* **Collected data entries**

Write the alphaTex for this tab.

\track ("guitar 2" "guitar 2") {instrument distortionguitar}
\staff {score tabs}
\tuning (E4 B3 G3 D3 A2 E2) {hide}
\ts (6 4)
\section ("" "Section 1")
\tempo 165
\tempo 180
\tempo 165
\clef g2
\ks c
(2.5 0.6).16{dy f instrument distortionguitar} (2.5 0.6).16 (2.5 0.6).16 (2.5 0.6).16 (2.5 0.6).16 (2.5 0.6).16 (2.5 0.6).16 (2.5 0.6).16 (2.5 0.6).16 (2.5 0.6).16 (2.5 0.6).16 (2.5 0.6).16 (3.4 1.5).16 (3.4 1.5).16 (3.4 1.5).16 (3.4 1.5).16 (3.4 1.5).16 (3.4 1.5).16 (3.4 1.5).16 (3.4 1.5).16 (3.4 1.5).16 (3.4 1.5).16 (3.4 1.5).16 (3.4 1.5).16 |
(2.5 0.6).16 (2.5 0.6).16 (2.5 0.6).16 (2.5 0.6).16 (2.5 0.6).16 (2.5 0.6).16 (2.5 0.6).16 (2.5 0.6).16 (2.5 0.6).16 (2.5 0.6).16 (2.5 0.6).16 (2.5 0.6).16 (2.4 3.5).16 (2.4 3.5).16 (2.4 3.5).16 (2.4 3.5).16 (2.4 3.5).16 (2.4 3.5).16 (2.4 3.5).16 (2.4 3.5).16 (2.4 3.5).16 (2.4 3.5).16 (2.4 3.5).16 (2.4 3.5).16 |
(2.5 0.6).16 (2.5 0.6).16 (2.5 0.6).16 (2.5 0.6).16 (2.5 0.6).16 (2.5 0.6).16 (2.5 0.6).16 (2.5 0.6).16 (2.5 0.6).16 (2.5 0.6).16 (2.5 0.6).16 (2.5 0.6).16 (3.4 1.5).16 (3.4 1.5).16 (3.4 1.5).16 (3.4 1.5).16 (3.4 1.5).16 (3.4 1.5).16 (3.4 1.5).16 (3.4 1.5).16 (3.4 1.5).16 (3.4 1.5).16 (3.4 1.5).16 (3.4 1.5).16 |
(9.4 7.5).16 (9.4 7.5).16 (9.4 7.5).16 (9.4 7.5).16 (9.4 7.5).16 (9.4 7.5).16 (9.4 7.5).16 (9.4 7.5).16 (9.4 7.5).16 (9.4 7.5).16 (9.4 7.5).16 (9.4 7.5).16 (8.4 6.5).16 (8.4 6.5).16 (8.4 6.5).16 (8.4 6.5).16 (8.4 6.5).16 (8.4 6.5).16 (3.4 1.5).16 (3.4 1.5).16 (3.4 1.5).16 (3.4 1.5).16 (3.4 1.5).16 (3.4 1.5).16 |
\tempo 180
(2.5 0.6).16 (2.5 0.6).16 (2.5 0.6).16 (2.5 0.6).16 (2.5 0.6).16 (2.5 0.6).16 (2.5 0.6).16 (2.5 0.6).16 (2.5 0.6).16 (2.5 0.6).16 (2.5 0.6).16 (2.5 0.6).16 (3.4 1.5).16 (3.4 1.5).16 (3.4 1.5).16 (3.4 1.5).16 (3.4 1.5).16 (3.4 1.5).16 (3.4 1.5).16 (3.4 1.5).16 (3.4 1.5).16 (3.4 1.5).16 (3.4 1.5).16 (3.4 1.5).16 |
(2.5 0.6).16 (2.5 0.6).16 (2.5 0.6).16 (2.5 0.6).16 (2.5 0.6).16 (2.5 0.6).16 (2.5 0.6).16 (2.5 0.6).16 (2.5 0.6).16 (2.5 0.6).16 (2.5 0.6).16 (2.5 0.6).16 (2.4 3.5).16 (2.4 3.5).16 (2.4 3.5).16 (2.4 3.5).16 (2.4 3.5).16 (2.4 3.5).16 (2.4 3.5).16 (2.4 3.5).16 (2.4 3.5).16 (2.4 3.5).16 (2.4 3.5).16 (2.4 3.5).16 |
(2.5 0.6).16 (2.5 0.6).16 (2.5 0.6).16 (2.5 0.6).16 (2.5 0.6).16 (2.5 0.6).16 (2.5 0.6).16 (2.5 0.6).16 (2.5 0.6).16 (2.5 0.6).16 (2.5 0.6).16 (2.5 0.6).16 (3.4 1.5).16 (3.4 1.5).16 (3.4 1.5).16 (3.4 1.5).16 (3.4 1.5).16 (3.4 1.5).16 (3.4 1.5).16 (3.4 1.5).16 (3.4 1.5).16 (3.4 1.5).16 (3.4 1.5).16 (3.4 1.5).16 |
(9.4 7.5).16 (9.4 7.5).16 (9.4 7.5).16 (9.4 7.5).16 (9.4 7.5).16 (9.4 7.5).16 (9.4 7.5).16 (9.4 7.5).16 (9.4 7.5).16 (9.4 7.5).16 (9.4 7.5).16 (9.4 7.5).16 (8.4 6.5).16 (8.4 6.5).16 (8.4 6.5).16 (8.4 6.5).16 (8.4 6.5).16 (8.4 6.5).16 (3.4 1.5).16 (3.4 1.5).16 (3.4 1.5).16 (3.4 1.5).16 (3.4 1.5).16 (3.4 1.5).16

* **WRITTEN INSTRUCTION**
Extract every line in the data above that contains the string "instrument". The match is case-sensitive.

* **EXERCISE RESULT**
\track ("guitar 2" "guitar 2") {instrument distortionguitar}
(2.5 0.6).16{dy f instrument distortionguitar} (2.5 0.6).16 (2.5 0.6).16 (2.5 0.6).16 (2.5 0.6).16 (2.5 0.6).16 (2.5 0.6).16 (2.5 0.6).16 (2.5 0.6).16 (2.5 0.6).16 (2.5 0.6).16 (2.5 0.6).16 (3.4 1.5).16 (3.4 1.5).16 (3.4 1.5).16 (3.4 1.5).16 (3.4 1.5).16 (3.4 1.5).16 (3.4 1.5).16 (3.4 1.5).16 (3.4 1.5).16 (3.4 1.5).16 (3.4 1.5).16 (3.4 1.5).16 |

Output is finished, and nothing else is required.